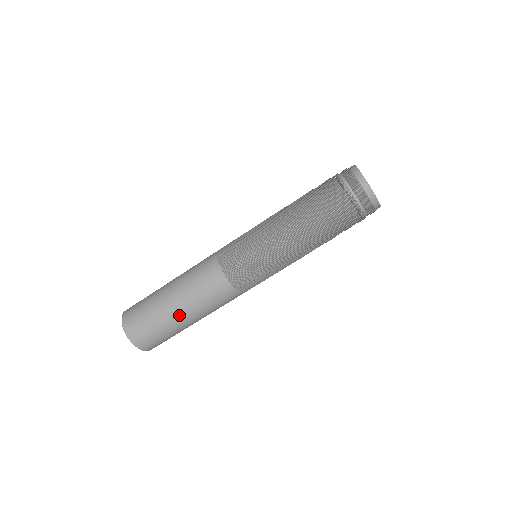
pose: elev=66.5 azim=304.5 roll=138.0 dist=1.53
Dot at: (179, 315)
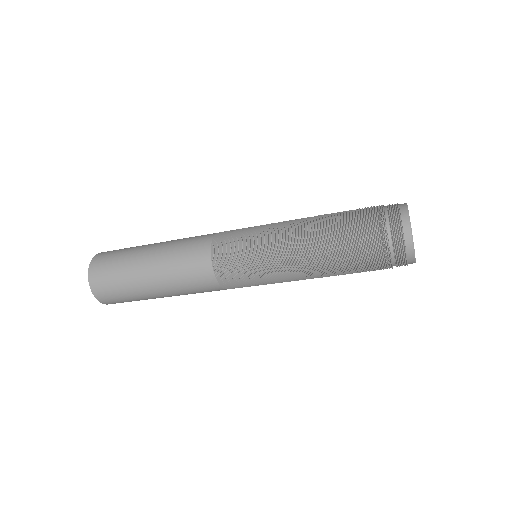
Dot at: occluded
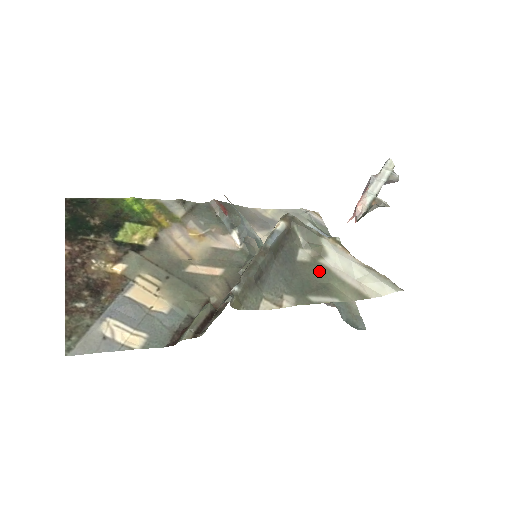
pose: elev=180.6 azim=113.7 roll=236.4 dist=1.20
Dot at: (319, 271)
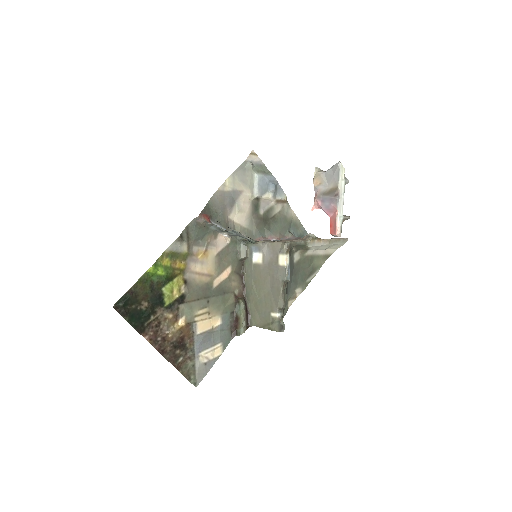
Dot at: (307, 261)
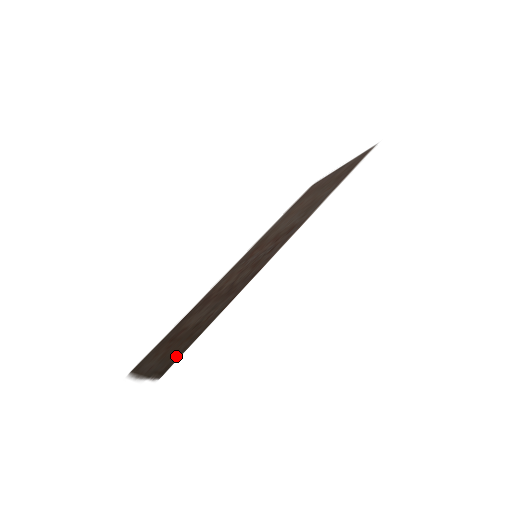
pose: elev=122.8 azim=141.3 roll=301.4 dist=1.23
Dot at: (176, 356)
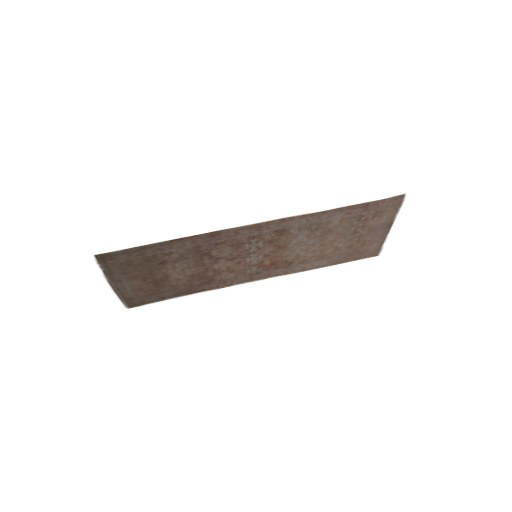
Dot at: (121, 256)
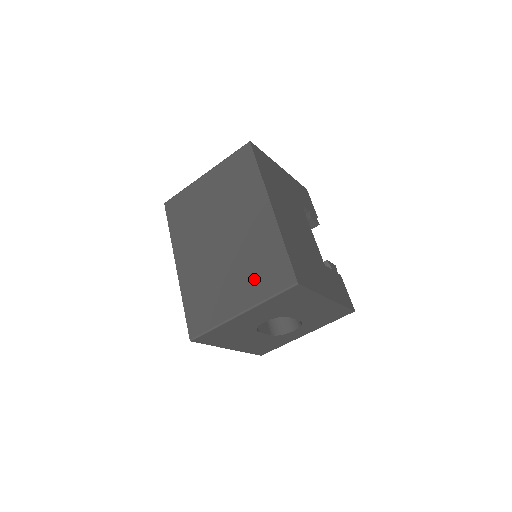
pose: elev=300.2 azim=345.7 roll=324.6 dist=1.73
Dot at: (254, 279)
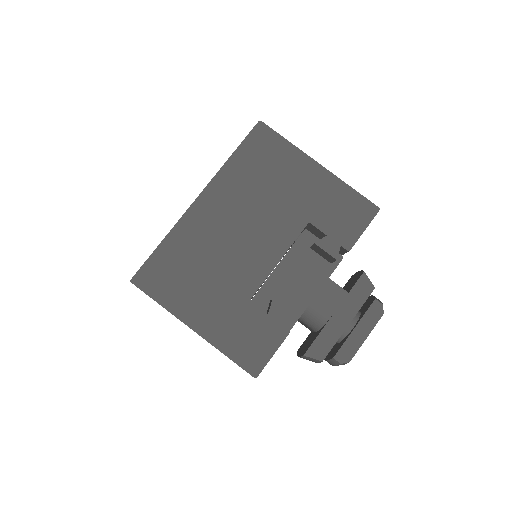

════════════════

Reproduce verbatim the lines of the listing starting at the line that contains "pose: elev=122.8 azim=141.3" and ending at the final line of the listing, with both of those lines included. Leave the pictures out of your reproduction.

pose: elev=122.8 azim=141.3 roll=301.4 dist=1.23
Dot at: (176, 356)
Dot at: (121, 256)
pose: elev=300.2 azim=345.7 roll=324.6 dist=1.73
Dot at: (254, 279)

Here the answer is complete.